TASK BRIEF> Reproduce everything in the material below from the line containing "state / province: Huánuco" down to the line containing "family: Rubiaceae", swapping "locality" for "place" and leaving every other part unchanged.

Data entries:
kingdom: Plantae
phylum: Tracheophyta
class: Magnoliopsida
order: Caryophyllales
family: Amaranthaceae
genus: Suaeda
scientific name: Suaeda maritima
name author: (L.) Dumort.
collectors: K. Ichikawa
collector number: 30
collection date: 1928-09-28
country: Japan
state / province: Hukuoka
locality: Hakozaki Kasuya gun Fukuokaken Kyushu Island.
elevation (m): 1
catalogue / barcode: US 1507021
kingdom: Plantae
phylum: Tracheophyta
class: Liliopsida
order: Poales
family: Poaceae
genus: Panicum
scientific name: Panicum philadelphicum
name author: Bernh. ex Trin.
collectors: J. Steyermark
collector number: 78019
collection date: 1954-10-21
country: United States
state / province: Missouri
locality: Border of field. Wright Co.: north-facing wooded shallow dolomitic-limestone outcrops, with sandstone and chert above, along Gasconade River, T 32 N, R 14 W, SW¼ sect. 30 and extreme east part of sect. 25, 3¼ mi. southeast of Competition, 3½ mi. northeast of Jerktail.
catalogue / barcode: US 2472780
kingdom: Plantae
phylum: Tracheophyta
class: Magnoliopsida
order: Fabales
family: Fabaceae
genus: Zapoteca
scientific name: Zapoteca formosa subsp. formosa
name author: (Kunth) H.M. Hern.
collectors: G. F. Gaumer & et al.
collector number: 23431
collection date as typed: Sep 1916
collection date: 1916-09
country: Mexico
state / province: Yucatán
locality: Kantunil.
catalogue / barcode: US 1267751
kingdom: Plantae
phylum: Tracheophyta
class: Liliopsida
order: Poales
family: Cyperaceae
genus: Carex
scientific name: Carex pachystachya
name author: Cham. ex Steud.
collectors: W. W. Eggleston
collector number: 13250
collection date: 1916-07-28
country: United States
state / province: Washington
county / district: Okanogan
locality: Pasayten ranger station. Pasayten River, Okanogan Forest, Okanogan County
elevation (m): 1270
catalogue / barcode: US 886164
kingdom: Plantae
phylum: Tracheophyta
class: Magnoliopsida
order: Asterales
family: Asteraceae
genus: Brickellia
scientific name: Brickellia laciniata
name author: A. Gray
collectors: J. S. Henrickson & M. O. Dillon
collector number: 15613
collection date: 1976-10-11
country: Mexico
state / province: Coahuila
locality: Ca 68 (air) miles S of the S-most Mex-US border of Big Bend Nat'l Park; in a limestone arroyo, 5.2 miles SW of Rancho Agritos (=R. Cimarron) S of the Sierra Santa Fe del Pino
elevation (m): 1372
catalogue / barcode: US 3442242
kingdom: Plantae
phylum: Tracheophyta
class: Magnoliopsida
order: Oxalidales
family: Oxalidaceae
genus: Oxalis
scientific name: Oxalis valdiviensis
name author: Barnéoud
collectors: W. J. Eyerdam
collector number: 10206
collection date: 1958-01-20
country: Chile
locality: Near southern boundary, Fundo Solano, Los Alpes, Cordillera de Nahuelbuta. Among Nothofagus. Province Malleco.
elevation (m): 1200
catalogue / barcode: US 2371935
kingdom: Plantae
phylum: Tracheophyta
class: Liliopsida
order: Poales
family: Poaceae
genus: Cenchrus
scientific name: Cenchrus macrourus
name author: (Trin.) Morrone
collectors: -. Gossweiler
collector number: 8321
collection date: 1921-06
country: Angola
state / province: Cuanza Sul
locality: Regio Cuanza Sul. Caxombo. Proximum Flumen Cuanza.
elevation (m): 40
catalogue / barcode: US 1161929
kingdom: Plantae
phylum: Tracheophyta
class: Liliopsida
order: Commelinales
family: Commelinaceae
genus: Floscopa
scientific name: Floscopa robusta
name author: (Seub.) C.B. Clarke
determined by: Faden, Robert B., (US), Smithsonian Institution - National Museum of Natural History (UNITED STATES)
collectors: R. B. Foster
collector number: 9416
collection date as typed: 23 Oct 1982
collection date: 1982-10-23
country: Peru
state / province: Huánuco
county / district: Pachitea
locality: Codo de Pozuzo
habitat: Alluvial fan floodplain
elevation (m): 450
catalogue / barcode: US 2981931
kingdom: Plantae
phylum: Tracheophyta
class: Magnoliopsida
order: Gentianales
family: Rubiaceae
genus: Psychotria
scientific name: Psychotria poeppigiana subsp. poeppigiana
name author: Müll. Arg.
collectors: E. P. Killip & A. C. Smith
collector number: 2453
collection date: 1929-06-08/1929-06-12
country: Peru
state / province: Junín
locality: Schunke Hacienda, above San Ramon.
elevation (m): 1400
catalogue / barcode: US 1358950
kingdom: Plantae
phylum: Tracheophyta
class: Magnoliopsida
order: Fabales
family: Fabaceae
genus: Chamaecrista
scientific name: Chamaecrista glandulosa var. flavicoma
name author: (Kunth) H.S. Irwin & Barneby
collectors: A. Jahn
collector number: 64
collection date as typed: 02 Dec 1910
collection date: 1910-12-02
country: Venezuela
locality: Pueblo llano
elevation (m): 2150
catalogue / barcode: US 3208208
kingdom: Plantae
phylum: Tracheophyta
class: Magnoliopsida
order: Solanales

OUTPUT BELOW>
state / province: Huánuco
county / district: Pachitea
place: Codo de Pozuzo
habitat: Alluvial fan floodplain
elevation (m): 450
catalogue / barcode: US 2981931
kingdom: Plantae
phylum: Tracheophyta
class: Magnoliopsida
order: Gentianales
family: Rubiaceae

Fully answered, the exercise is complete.